Give Me That Mountain!
By Phyllis York
Since 2005, the reality television show Intervention has followed the desperate efforts of friends, family members, and professionals seeking to intervene in the lives of individuals with serious addictions. Sometimes, their efforts are successful. In other instances, tragic decisions lead to further addictive, even deadly behaviors. The show provides a grim reminder. Sometimes, humans need intervention.
In 2022, Treasure Bible studies have highlighted intervention of a different type—God’s intervention in the lives of women. Rahab, a woman of ill repute (Joshua 2), would be considered a failure by many. Yet, she feared God, spared the lives of the Israelite spies, and by God’s grace, became the wife of Salmon, and mother of Boaz.
The Pharisees made a spectacle of a woman caught in adultery (John 8) bring her to Jesus. After asking where her accusers were, Jesus told her to go and sin no more. Mary Magdalene (John 20), from whom Jesus cast seven demons, became His early follower. She was present at His crucifixion when most other followers fled. Mary was also the first to see Jesus after His resurrection.
Shuphrah and Puah, Hebrew midwives (Exodus 1), feared God and disobeyed Pharoah’s edict to kill Hebrew baby boys. God blessed them and gave them families. The woman with the issue of blood (Mark 5) was terminal. After hemorrhaging for 12 years, she had spent everything on doctors to no avail. By merely touching the hem of Jesus’ garment, she was healed. When confronted, she told Jesus her story, and He commended her for her faith.
The Samaritan woman was considered unworthy by her fellow townspeople. Yet Jesus went out of His way to minister to her (John 4:4). His conversation with this lone woman at noon resulted in many Samaritans coming to faith. They even asked Jesus to linger with them, which He did for two days.

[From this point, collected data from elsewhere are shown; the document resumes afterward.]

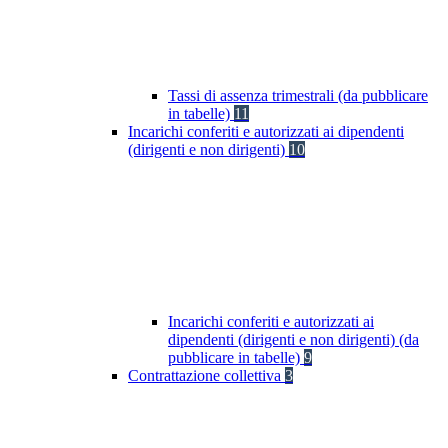
Tassi di assenza trimestrali (da pubblicare
in tabelle)
11
Incarichi conferiti e autorizzati ai dipendenti
(dirigenti e non dirigenti)
10
Incarichi conferiti e autorizzati ai
dipendenti (dirigenti e non dirigenti) (da
pubblicare in tabelle)
9
Contrattazione collettiva
3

These are but a few of the many examples recorded in Scripture. Are we aware of similar interventions by God in our daily lives? Or are we oblivious to His work around us? Are we willing to be His hands and feet, intervening in the lives of those He has placed in our sphere of influence? Are we attuned to the Spirit’s nudging when opportunities arise? Do we see our family, neighbors, and coworkers through His eyes? Or have we become self-focused and oblivious?
By keeping in step with the Spirit (Galatians 5:25), we will recognize opportunities when God can use us to intervene in someone’s life. Spending time in the Word and prayer will prepare our hearts. To answer questions that arise, we must hide His Word in our hearts. Recognizing what a gift we have been given in salvation will yield a grateful, humble spirit. We did not choose our ethnicity, country of origin, social status, etc. God chose for us to be born in this country at this time for His purpose.
Think about Philip and the Ethiopian eunuch in Acts 8. Philip left Jerusalem because of the persecution and headed to Samaria. What did he do? According to verse 5 “he preached Christ unto them,” and a revival broke out. Then the angel of the Lord told him to go to the desert. He obeyed and encountered one man. From a human standard, he left the many for only one. But God saw a bigger picture. The one was influential and took the gospel with him to an unreached area. Oh, for eyes to see as God sees!
For years, we have sent missionaries and church planters to areas with little or no gospel witness. And we still must. Currently, God is bringing the nations to America—to my community and yours. We are the missionaries they will encounter. Are we, like Philip, willing to go to the one?
We must build relationships to speak into another’s life. Are we patient and willing to invest the time and energy? Do we seek to be hospitable and give internationals a glimpse into our personal lives?
Matthew 28:18-20 reminds us to go into all the world, not only our comfort zones. Acts 1:8 clearly indicates our work begins in our Jerusalem, then our Judea and Samaria, and then to the uttermost parts of the earth. Are we living and working as if this command will be completed in our lifetimes?
Could the person with whom we share the gospel today be the “one” who will hasten the Lord’s return? Do we live with Jim Elliott’s motto? “Only one life ’twill soon be past. Only what’s done for Christ will last.”